As we look ahead to 2025, we want to express our sincere gratitude to our partners, supporters, and readers for making 2024 such an amazing year for the African Jewish Alliance.
In the wake of the October 7, 2023 attack on Israel, the Jewish community was thrown into confusion. Instead of horror, sympathy, and understanding from the international community and the general public, there was denial, equivocation, and justification. Decades of diligent work on European and American college campuses by the Muslim Brotherhood’s propaganda army had resulted in at least two generations of Westerners indoctrinated into the false proposition that the attacks on Israel and its Jewish supporters were not the result of jihad ideology, but were the result of “Zionist colonial aggression” that had provoked “indigenous Palestinian resistance.”
According to this narrative, anything Israel did to protect its citizens was construed as violent oppression, while any acts of terrorism committed against Israel (or even Disapora Jews), no matter how unspeakably heinous, were whitewashed as justifiable efforts to achieve freedom and self-determination.
The fact is that terrorism against Israel was not “freedom fighting” by one group of Muslims who wanted their own nation. It was, instead, part of an ongoing jihad by Muslim extremists in the region to establish Islamic rule over the Middle East and Africa (and, eventually, the rest of the world as well). The crimes that were committed against Israelis by Hamas on October 7 were horrific, but the very same atrocities were being perpetrated against Africans by Boko Haram, ISWAP, and other militant Islamic groups as well, and on a much more frequent basis.
There were already many groups, both within Africa and the African Diaspora, working to raise awareness of this issue, but they had faced stiff resistance. While the jihad against Jews had been ignored because Israel was perceived as the aggressor, the jihad against Africans had been ignored because it undermined the liberal Western narrative that “all liberation struggles” are both virtuous and should be pragmatically connected. But if Islamists were fighting only for freedom from Zionist oppression, why were they also murdering African men, raping and kidnapping African women, and burning African villages?
Reporting on the jihad taking place in over 8 African countries gives the lie to the most favored left-wing theme of the day: that the fight against Israel is about colonialist oppression and is therefore worthy of the support of decent people everywhere. And so the left-leaning media and entertainment industry in the West has been burying the African horrors for decades – either refusing to cover it at all, or depicting the violence as “tribal conflict,” rather than acknowledging the truth: that it is part of a 1,400-year-long campaign of Islamic conquest targeting not only Jews and Christians, but also moderate Muslims who only wish to live in peace.
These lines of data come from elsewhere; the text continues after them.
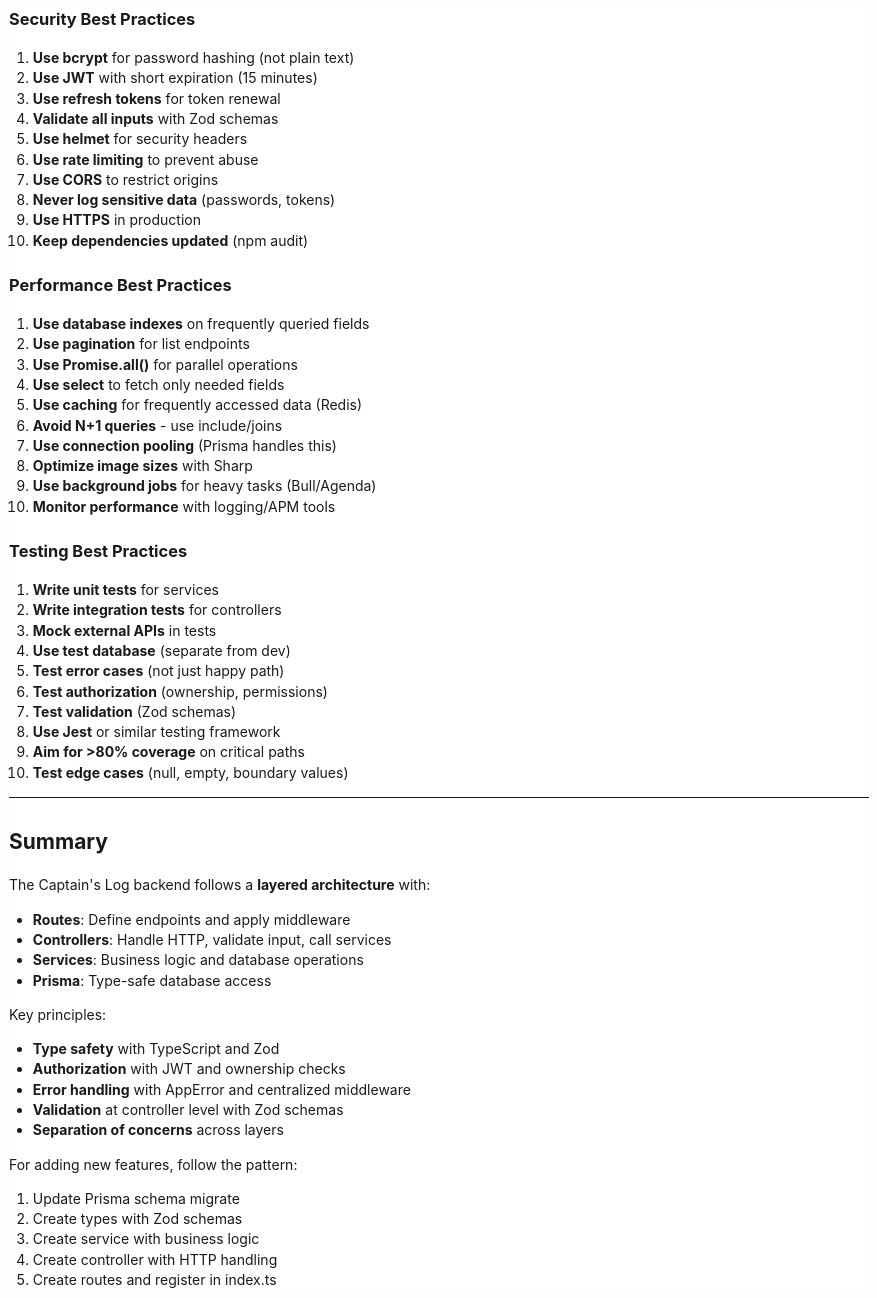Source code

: ### Security Best Practices

1. **Use bcrypt** for password hashing (not plain text)
2. **Use JWT** with short expiration (15 minutes)
3. **Use refresh tokens** for token renewal
4. **Validate all inputs** with Zod schemas
5. **Use helmet** for security headers
6. **Use rate limiting** to prevent abuse
7. **Use CORS** to restrict origins
8. **Never log sensitive data** (passwords, tokens)
9. **Use HTTPS** in production
10. **Keep dependencies updated** (npm audit)

### Performance Best Practices

1. **Use database indexes** on frequently queried fields
2. **Use pagination** for list endpoints
3. **Use Promise.all()** for parallel operations
4. **Use select** to fetch only needed fields
5. **Use caching** for frequently accessed data (Redis)
6. **Avoid N+1 queries** - use include/joins
7. **Use connection pooling** (Prisma handles this)
8. **Optimize image sizes** with Sharp
9. **Use background jobs** for heavy tasks (Bull/Agenda)
10. **Monitor performance** with logging/APM tools

### Testing Best Practices

1. **Write unit tests** for services
2. **Write integration tests** for controllers
3. **Mock external APIs** in tests
4. **Use test database** (separate from dev)
5. **Test error cases** (not just happy path)
6. **Test authorization** (ownership, permissions)
7. **Test validation** (Zod schemas)
8. **Use Jest** or similar testing framework
9. **Aim for >80% coverage** on critical paths
10. **Test edge cases** (null, empty, boundary values)

---

## Summary

The Captain's Log backend follows a **layered architecture** with:
- **Routes**: Define endpoints and apply middleware
- **Controllers**: Handle HTTP, validate input, call services
- **Services**: Business logic and database operations
- **Prisma**: Type-safe database access

Key principles:
- **Type safety** with TypeScript and Zod
- **Authorization** with JWT and ownership checks
- **Error handling** with AppError and centralized middleware
- **Validation** at controller level with Zod schemas
- **Separation of concerns** across layers

For adding new features, follow the pattern:
1. Update Prisma schema  migrate
2. Create types with Zod schemas
3. Create service with business logic
4. Create controller with HTTP handling
5. Create routes and register in index.ts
Leaders from the African and Jewish communities in America realized that their voices would be stronger together. In the words of Ecclesiastes, “Two are better than one, because they have a good reward for their toil. For if they fall, one will lift up the other; but woe to one who is alone and falls and does not have another to help.”
The message of the newly-formed African Jewish Alliance resonated with both everyday people and public officials. A multi-day summit in Washington, DC, a successful launch for the AJA across all major social media platforms, and the development of numerous communications campaigns quickly came to fruition.
As 2024 draws to a close, we are happy to report that the Wall Street Journal just published our letter (which you can read here), informing the world of the African Jihad and of the existence of the AJA.
All of us at the African Jewish Alliance wish to express our gratitude to everyone who has read, listened, shared, or engaged with us over the past year. We hope and pray that 2025 will be a year of peace, progress, and prosperity for all people who currently struggle against jihadist violence, and that the promise of Leviticus will come to pass: “you shall lie down and no one shall terrify you.”